# Passage shown:
======

Even with a majority in both chambers of Congress and Donald Trump in the White House, Republicans have found it difficult over the past two years to get major legislation passed.

That was not just due to obstruction by the Democrats, but also to internal dissent that repeatedly crippled the GOP on key issues like killing former President Barack Obama's landmark health care act and passing their own health care bill. That's why last year's massive tax cut bill pushed through despite ardent Democratic opposition remains one of the few signature achievements passed by the GOP during its hold on Congress.

If the legislative progress was slow with Republicans in control, it likely will come to a grinding halt with the incoming split Congress, said Philip Klinkner, chair of the government department at Hamilton College. "You'll see gridlock. Nobody has total control."

While each party can present its own legislative ideas, the other party can and likely will nix those plans to prevent the other side from scoring possible points for the upcoming presidential race in 2020.

And while Republicans and Trump remain in the political driver seat, they should theoretically have a greater interest in trying to pass bills to show their constituents that they have done a good job governing. But that traditional logic doesn't necessarily apply in the Trump era. In a contentious press conference after the midterm elections on Wednesday, Trump himself said as much when he told reporters that he would simply blame Democrats for a government shutdown.

======

# Brief A:
Update the passage about Congress, everything from "That was not" down to "race in 2020.", so that "gridlock" becomes "stalemate".

======

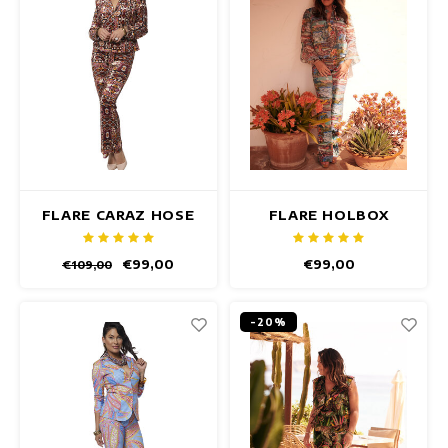
FLARE CARAZ HOSE
FLARE HOLBOX
HOSE
€99,00
€99,00
€109,00
-20%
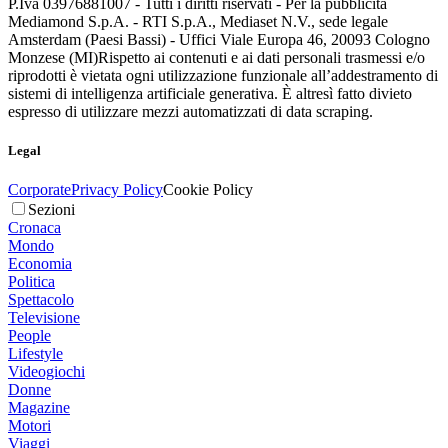
P.Iva 03976881007 - Tutti i diritti riservati - Per la pubblicità
Mediamond S.p.A. - RTI S.p.A., Mediaset N.V., sede legale
Amsterdam (Paesi Bassi) - Uffici Viale Europa 46, 20093 Cologno
Monzese (MI)
Rispetto ai contenuti e ai dati personali trasmessi e/o
riprodotti è vietata ogni utilizzazione funzionale all’addestramento di
sistemi di intelligenza artificiale generativa. È altresì fatto divieto
espresso di utilizzare mezzi automatizzati di data scraping.
Legal
Corporate
Privacy Policy
Cookie Policy
Sezioni
Cronaca
Mondo
Economia
Politica
Spettacolo
Televisione
People
Lifestyle
Videogiochi
Donne
Magazine
Motori
Viaggi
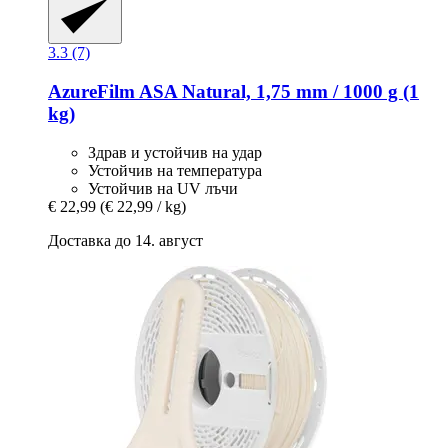
3.3 (7)
AzureFilm
ASA Natural, 1,75 mm / 1000 g (1
kg)
Здрав и устойчив на удар
Устойчив на температура
Устойчив на UV лъчи
€ 22,99
(€ 22,99 / kg)
Доставка до 14. август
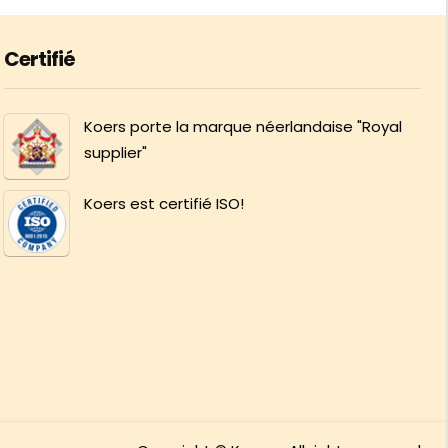
Certifié
Koers porte la marque néerlandaise "Royal
supplier"
Koers est certifié ISO!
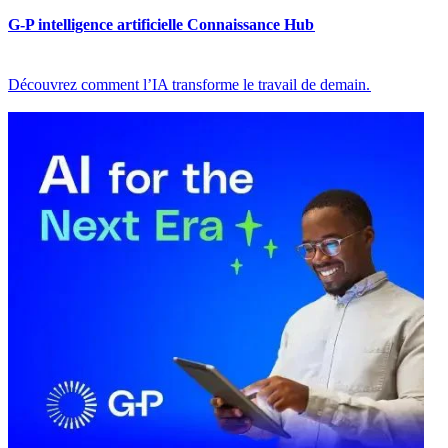
G-P intelligence artificielle Connaissance Hub​​
Découvrez comment l’IA transforme le travail de demain.​​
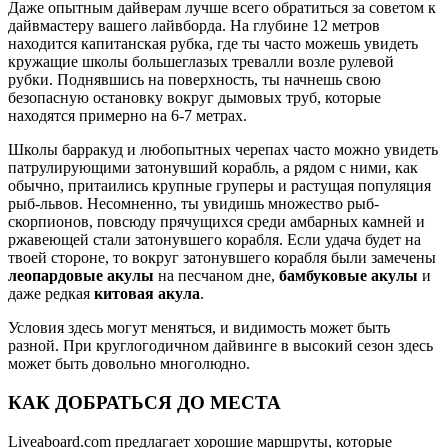
Даже опытным дайверам лучше всего обратиться за советом к
дайвмастеру вашего лайвборда. На глубине 12 метров
находится капитанская рубка, где ты часто можешь увидеть
кружащие школы большеглазых тревалли возле рулевой
рубки. Поднявшись на поверхность, ты начнешь свою
безопасную остановку вокруг дымовых труб, которые
находятся примерно на 6-7 метрах.
Школы барракуд и любопытных черепах часто можно увидеть
патрулирующими затонувший корабль, а рядом с ними, как
обычно, притаились крупные груперы и растущая популяция
рыб-львов. Несомненно, ты увидишь множество рыб-
скорпионов, повсюду прячущихся среди амбарных камней и
ржавеющей стали затонувшего корабля. Если удача будет на
твоей стороне, то вокруг затонувшего корабля были замечены
леопардовые акулы
на песчаном дне,
бамбуковые акулы
и
даже редкая
китовая акула
.
Условия здесь могут меняться, и видимость может быть
разной. При круглогодичном дайвинге в высокий сезон здесь
может быть довольно многолюдно.
КАК ДОБРАТЬСЯ ДО МЕСТА
Liveaboard.com предлагает хорошие маршруты, которые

======

# Brief B:
Pull out every line of the records that contains the string "затонувшего".

# Exercise result A:
That was not just due to obstruction by the Democrats, but also to internal dissent that repeatedly crippled the GOP on key issues like killing former President Barack Obama's landmark health care act and passing their own health care bill. That's why last year's massive tax cut bill pushed through despite ardent Democratic opposition remains one of the few signature achievements passed by the GOP during its hold on Congress.

If the legislative progress was slow with Republicans in control, it likely will come to a grinding halt with the incoming split Congress, said Philip Klinkner, chair of the government department at Hamilton College. "You'll see stalemate. Nobody has total control."

While each party can present its own legislative ideas, the other party can and likely will nix those plans to prevent the other side from scoring possible points for the upcoming presidential race in 2020.

# Exercise result B:
ржавеющей стали затонувшего корабля. Если удача будет на
твоей стороне, то вокруг затонувшего корабля были замечены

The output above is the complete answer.